Measurement-based ground state cooling of a trapped ion oscillator

TL;DR

This paper demonstrates a measurement-based cooling method for a trapped ion, achieving high-fidelity ground state preparation by heralding the ion's motional ground state, which could be applicable to other quantum systems.

Contribution

The authors experimentally implement a measurement-based cooling technique on a trapped ion, achieving over 95% heralding fidelity for ground state preparation.

Findings

Heralding fidelity exceeds 95%.

Effective ground state selection from a thermal state with mean excitation ~18.
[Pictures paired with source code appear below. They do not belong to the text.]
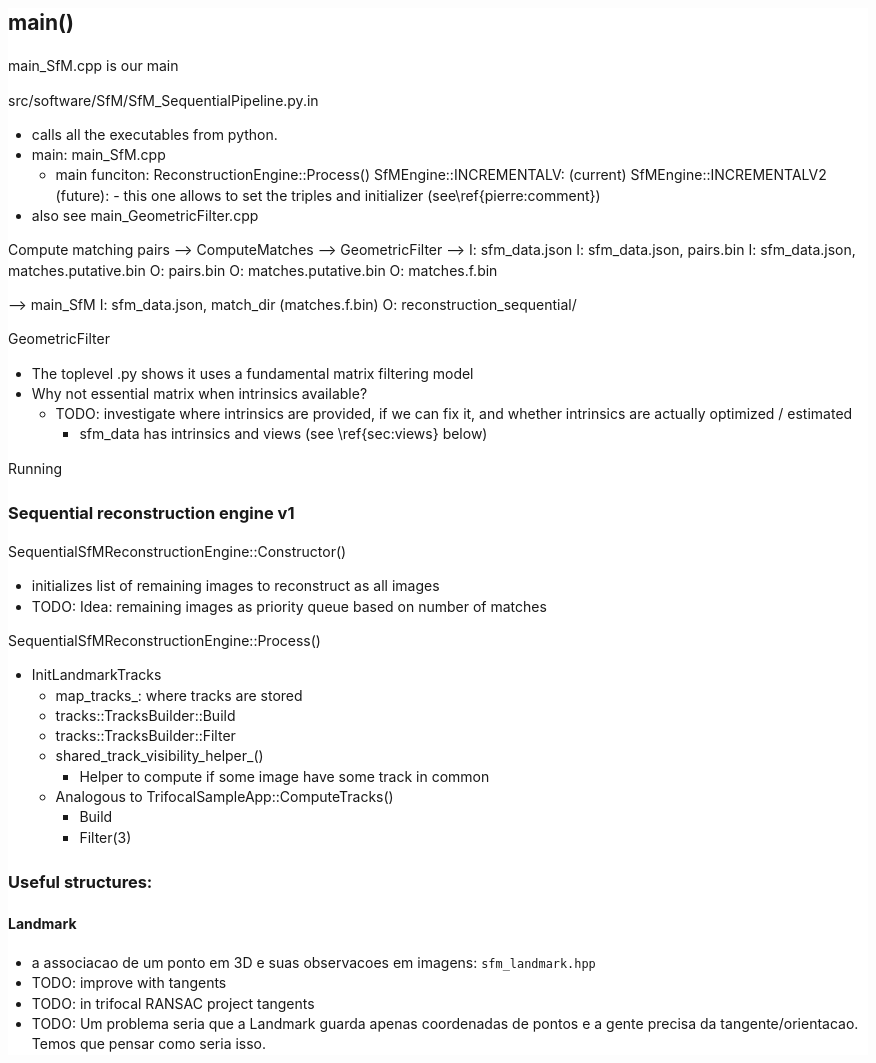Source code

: 
## main() ##

main_SfM.cpp is our main

src/software/SfM/SfM_SequentialPipeline.py.in
  - calls all the executables from python.
  - main: main_SfM.cpp 
    - main funciton: ReconstructionEngine::Process() 
        SfMEngine::INCREMENTALV: (current)
        SfMEngine::INCREMENTALV2 (future):
          - this one allows to set the triples and initializer (see\ref{pierre:comment})
  - also see main_GeometricFilter.cpp


Compute matching pairs -->  ComputeMatches               --> GeometricFilter -->
I: sfm_data.json            I: sfm_data.json, pairs.bin      I: sfm_data.json, matches.putative.bin
O: pairs.bin                O: matches.putative.bin          O: matches.f.bin

-->  main_SfM
     I: sfm_data.json, match_dir (matches.f.bin)
     O: reconstruction_sequential/

GeometricFilter 
- The toplevel .py shows it uses a fundamental matrix filtering model
- Why not essential matrix when intrinsics available?
    - TODO: investigate where intrinsics are provided, if we can fix it, and
      whether intrinsics are actually optimized / estimated
        - sfm_data has intrinsics and views (see \ref{sec:views} below)

Running


### Sequential reconstruction engine v1

SequentialSfMReconstructionEngine::Constructor()
- initializes list of remaining images to reconstruct as all images
- TODO: Idea: remaining images as priority queue based on number of matches

SequentialSfMReconstructionEngine::Process()
- InitLandmarkTracks
  - map_tracks_: where tracks are stored
  - tracks::TracksBuilder::Build
  - tracks::TracksBuilder::Filter
  - shared_track_visibility_helper_()
    - Helper to compute if some image have some track in common
  - Analogous to TrifocalSampleApp::ComputeTracks()
    - Build
    - Filter(3)

### Useful structures:

#### Landmark 
  - a associacao de um ponto em 3D e suas observacoes em imagens: `sfm_landmark.hpp`
  - TODO: improve with tangents
  - TODO: in trifocal RANSAC project tangents
  - TODO: Um problema seria que a Landmark guarda apenas coordenadas de pontos e
    a gente precisa da tangente/orientacao. Temos que pensar como seria isso.
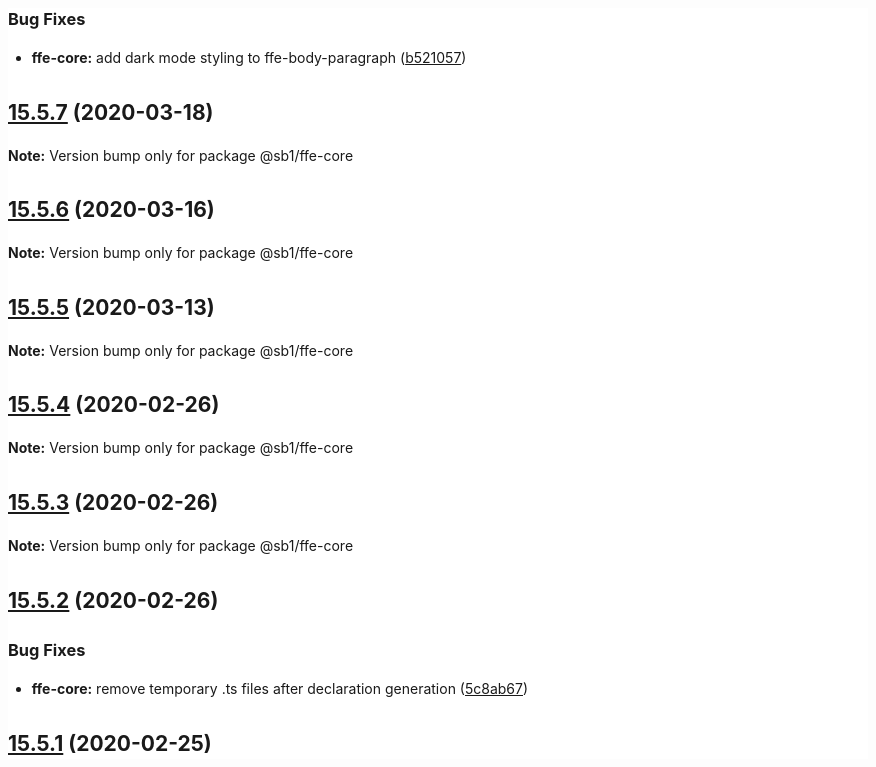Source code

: 
### Bug Fixes

* **ffe-core:** add dark mode styling to ffe-body-paragraph ([b521057](https://github.com/SpareBank1/designsystem/commit/b521057b012b718be23b5524e9e76d8c63d3977e))





## [15.5.7](https://github.com/SpareBank1/designsystem/compare/@sb1/ffe-core@15.5.6...@sb1/ffe-core@15.5.7) (2020-03-18)

**Note:** Version bump only for package @sb1/ffe-core

## [15.5.6](https://github.com/SpareBank1/designsystem/compare/@sb1/ffe-core@15.5.5...@sb1/ffe-core@15.5.6) (2020-03-16)

**Note:** Version bump only for package @sb1/ffe-core

## [15.5.5](https://github.com/SpareBank1/designsystem/compare/@sb1/ffe-core@15.5.4...@sb1/ffe-core@15.5.5) (2020-03-13)

**Note:** Version bump only for package @sb1/ffe-core

## [15.5.4](https://github.com/SpareBank1/designsystem/compare/@sb1/ffe-core@15.5.3...@sb1/ffe-core@15.5.4) (2020-02-26)

**Note:** Version bump only for package @sb1/ffe-core

## [15.5.3](https://github.com/SpareBank1/designsystem/compare/@sb1/ffe-core@15.5.2...@sb1/ffe-core@15.5.3) (2020-02-26)

**Note:** Version bump only for package @sb1/ffe-core

## [15.5.2](https://github.com/SpareBank1/designsystem/compare/@sb1/ffe-core@15.5.0...@sb1/ffe-core@15.5.2) (2020-02-26)

### Bug Fixes

-   **ffe-core:** remove temporary .ts files after declaration generation ([5c8ab67](https://github.com/SpareBank1/designsystem/commit/5c8ab673c17830598c01931b4ba6c8445cfb06ba))

## [15.5.1](https://github.com/SpareBank1/designsystem/compare/@sb1/ffe-core@15.5.0...@sb1/ffe-core@15.5.1) (2020-02-25)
Technique applicable to systems less amenable to laser cooling.

Abstract

Measurement-based cooling is a method by which a quantum system, initially in a thermal state, can be prepared in its ground state through some sort of measurement. This is done by making a measurement that heralds the system being in the desired state. Here we demonstrate the application of a measurement-based cooling technique to a trapped atomic ion. The ion is pre-cooled by Doppler laser cooling to a thermal state with a mean excitation of $\bar n \approx 18$ and the measurement-based cooling technique selects those occasions when the ion happens to be in the motional ground state. The fidelity of the heralding process is greater than 95%. This technique can be applied to other systems that are not as amenable to laser cooling as trapped ions.